Task requirements: Can you print, word for word, the lines between the one holding "text 💭 Reflexão [118, 190, 1122, 226]" and the one holding "For every layout", both included, and nothing else?
** start **
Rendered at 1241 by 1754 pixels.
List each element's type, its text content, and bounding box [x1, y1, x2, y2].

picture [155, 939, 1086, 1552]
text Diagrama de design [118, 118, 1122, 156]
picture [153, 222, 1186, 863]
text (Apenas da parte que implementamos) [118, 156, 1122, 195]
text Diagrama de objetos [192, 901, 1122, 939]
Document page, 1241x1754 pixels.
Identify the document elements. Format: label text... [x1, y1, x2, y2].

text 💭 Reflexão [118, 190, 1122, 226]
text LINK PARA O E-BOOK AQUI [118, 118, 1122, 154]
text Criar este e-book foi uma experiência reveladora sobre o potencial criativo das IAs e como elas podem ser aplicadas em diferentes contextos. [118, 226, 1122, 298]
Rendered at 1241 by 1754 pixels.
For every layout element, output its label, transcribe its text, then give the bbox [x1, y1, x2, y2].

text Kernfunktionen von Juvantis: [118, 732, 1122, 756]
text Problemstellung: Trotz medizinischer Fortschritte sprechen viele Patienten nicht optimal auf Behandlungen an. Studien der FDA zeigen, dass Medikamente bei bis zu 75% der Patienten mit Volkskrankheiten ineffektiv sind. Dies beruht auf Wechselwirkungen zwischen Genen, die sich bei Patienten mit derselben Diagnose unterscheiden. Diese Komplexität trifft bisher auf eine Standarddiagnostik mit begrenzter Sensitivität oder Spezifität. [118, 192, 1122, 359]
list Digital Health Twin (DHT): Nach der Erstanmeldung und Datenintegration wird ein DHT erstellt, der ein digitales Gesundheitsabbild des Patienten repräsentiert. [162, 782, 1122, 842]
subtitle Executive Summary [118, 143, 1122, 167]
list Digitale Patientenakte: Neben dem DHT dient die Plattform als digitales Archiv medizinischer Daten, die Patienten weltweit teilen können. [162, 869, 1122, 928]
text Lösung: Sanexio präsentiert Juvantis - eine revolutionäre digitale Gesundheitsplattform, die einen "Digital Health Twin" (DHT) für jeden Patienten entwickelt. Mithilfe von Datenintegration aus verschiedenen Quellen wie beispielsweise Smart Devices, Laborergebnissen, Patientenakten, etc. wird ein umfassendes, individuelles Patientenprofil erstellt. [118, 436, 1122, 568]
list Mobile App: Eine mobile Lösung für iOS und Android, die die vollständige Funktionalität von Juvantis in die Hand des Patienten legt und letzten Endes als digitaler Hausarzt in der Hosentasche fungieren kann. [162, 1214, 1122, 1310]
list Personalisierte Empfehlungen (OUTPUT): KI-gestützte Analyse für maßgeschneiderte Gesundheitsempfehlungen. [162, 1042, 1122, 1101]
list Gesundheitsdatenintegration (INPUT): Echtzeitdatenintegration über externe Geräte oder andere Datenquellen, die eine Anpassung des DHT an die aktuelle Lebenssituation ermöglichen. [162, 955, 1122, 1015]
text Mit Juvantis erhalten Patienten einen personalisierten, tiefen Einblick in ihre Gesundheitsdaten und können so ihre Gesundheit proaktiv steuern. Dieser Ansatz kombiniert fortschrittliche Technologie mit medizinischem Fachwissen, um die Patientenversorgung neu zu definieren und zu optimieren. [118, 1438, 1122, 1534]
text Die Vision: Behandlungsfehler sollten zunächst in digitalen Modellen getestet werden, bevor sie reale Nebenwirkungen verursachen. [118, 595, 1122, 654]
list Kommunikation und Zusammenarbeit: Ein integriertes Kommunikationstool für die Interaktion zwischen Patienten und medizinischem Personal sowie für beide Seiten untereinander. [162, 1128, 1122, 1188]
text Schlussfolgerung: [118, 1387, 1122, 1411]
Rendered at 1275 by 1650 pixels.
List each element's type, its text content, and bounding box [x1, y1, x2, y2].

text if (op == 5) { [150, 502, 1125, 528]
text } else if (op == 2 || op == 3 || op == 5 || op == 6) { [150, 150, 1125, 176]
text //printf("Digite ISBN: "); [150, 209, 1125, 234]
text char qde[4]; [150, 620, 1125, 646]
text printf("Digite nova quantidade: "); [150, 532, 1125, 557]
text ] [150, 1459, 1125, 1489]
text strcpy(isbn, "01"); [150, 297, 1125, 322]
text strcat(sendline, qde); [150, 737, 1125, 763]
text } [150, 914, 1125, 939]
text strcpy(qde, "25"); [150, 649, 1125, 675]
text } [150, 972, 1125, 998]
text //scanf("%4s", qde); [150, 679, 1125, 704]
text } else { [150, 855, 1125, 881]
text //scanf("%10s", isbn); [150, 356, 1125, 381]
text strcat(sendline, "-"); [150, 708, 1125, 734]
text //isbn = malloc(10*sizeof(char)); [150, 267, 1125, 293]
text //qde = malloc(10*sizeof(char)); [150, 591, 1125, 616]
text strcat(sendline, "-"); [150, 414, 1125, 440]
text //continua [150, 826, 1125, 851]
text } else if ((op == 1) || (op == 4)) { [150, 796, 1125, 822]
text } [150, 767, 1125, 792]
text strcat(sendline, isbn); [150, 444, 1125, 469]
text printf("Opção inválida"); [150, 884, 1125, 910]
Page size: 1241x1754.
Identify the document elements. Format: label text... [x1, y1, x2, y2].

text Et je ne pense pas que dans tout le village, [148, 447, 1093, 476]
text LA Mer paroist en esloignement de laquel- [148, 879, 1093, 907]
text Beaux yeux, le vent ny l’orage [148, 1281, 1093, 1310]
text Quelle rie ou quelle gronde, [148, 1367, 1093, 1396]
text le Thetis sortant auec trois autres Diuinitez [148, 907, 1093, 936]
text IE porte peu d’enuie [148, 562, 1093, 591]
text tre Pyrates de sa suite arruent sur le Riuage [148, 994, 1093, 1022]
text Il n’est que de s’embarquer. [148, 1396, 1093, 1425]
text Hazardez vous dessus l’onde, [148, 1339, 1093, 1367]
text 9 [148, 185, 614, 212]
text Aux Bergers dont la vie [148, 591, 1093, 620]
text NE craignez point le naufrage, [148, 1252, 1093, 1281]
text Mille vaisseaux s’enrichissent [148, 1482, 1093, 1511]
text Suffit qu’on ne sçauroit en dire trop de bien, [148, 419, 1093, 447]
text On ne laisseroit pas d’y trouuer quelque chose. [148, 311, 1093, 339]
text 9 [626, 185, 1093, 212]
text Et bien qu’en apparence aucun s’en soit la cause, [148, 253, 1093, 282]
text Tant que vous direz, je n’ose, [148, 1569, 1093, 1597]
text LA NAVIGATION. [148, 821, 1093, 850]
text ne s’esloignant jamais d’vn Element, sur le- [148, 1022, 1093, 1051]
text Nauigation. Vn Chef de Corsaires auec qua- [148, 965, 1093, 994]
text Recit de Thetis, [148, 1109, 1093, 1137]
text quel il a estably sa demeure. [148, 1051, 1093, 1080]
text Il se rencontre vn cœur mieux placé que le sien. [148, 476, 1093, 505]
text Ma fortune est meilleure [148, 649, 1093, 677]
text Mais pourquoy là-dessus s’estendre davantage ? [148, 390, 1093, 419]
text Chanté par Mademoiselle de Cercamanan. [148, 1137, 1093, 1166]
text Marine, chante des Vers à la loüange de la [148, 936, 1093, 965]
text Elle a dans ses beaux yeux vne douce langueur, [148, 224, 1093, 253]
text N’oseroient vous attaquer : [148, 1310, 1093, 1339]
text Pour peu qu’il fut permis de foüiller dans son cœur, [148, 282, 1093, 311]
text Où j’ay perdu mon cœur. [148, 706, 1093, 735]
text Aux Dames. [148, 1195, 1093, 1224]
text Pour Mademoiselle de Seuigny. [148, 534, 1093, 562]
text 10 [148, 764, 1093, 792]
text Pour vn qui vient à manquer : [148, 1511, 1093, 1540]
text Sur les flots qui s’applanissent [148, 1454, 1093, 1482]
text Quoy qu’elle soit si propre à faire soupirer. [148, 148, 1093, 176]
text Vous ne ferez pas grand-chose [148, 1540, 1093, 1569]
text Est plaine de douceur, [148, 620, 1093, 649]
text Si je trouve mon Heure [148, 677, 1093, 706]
** end **
Solution below:
text 💭 Reflexão [118, 190, 1122, 226]
text LINK PARA O E-BOOK AQUI [118, 118, 1122, 154]
text Criar este e-book foi uma experiência reveladora sobre o potencial criativo das IAs e como elas podem ser aplicadas em diferentes contextos. [118, 226, 1122, 298]
Rendered at 1241 by 1754 pixels.
For every layout element, output its label, transcribe its text, then give the bbox [x1, y1, x2, y2].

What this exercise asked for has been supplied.